Conditional functional dependencies for capturing data inconsistencies

We propose a class of integrity constraints for relational databases, referred to as conditional functional dependencies (CFDs), and study their applications in data cleaning. In contrast to traditional functional dependencies (FDs) that were developed mainly for schema design, CFDs aim at capturing the consistency of data by enforcing bindings of semantically related values. For static analysis of CFDs we investigate the consistency problem, which is to determine whether or not there exists a nonempty database satisfying a given set of CFDs, and the implication problem, which is to decide whether or not a set of CFDs entails another CFD. We show that while any set of transitional FDs is trivially consistent, the consistency problem is NP-complete for CFDs, but it is in PTIME when either the database schema is predefined or no attributes involved in the CFDs have a finite domain. For the implication analysis of CFDs, we provide an inference system analogous to Armstrong's axioms for FDs, and show that the implication problem is coNP-complete for CFDs in contrast to the linear-time complexity for their traditional counterpart.

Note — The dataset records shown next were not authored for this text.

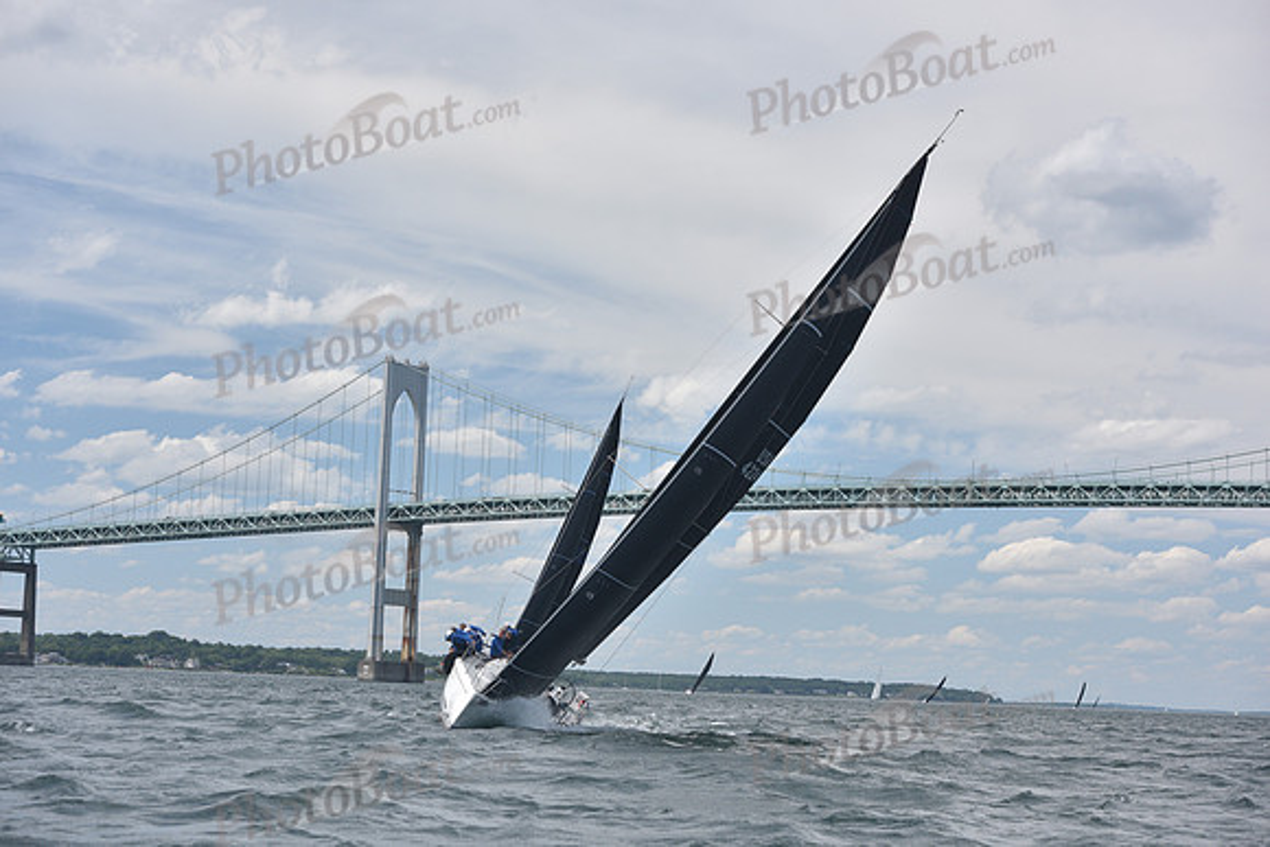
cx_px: 635
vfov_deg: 19.5
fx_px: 2470
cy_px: 424
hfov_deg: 28.8
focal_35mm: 70
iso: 320
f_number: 6.3
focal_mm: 70
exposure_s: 1/800
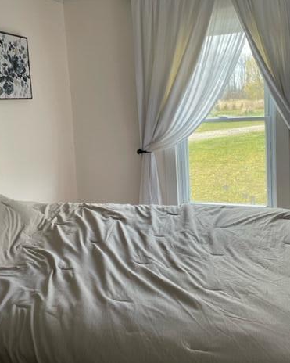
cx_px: 139
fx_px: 376
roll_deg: +3.5
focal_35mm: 35
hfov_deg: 42.2
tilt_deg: -7.5
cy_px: 149
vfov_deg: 51.3
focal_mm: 4.2
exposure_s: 1/121
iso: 80
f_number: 1.6
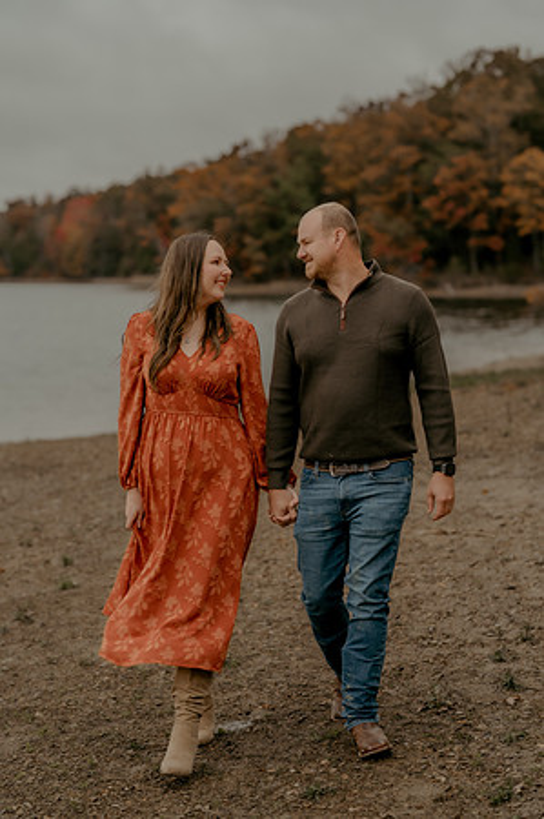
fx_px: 1931
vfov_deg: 23.9
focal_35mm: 85
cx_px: 272
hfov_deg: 16.0
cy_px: 410
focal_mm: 85
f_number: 2.8
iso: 500
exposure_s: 1/160
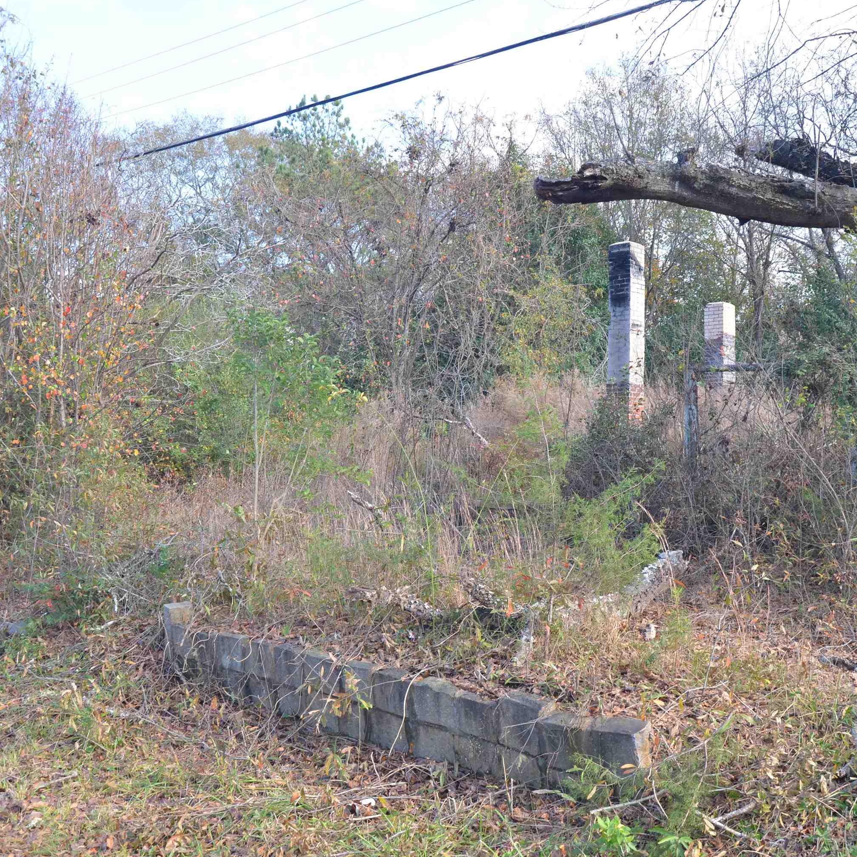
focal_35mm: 35
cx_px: 504
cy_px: 425
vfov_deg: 47.2
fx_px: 980
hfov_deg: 47.0
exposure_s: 1/160
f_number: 6.3
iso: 200
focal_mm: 18
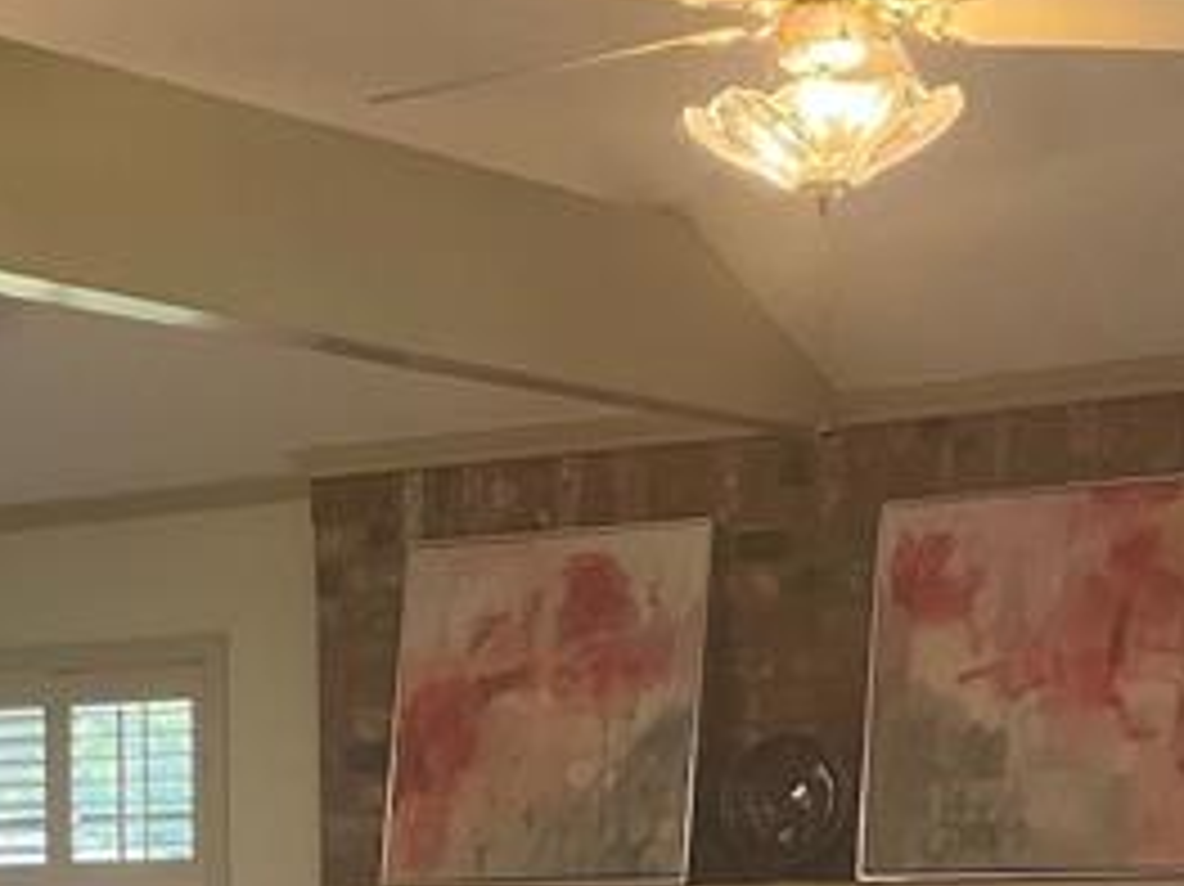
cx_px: 203
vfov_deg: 12.9
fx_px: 3863
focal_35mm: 113
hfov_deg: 17.3
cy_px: 935
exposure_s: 1/60
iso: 64
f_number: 1.8
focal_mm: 3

We also present an algorithm for computing a minimal cover of a set of CFDs. Since CFDs allow data bindings, in some cases CFDs may be physically large, complicating the detection of constraint violations. We develop techniques for detecting CFD violations in SQL as well as novel techniques for checking multiple constraints by a single query. We also provide incremental methods for checking CFDs in response to changes to the database. We experimentally verify the effectiveness of our CFD-based methods for inconsistency detection. This work not only yields a constraint theory for CFDs but is also a step toward a practical constraint-based method for improving data quality.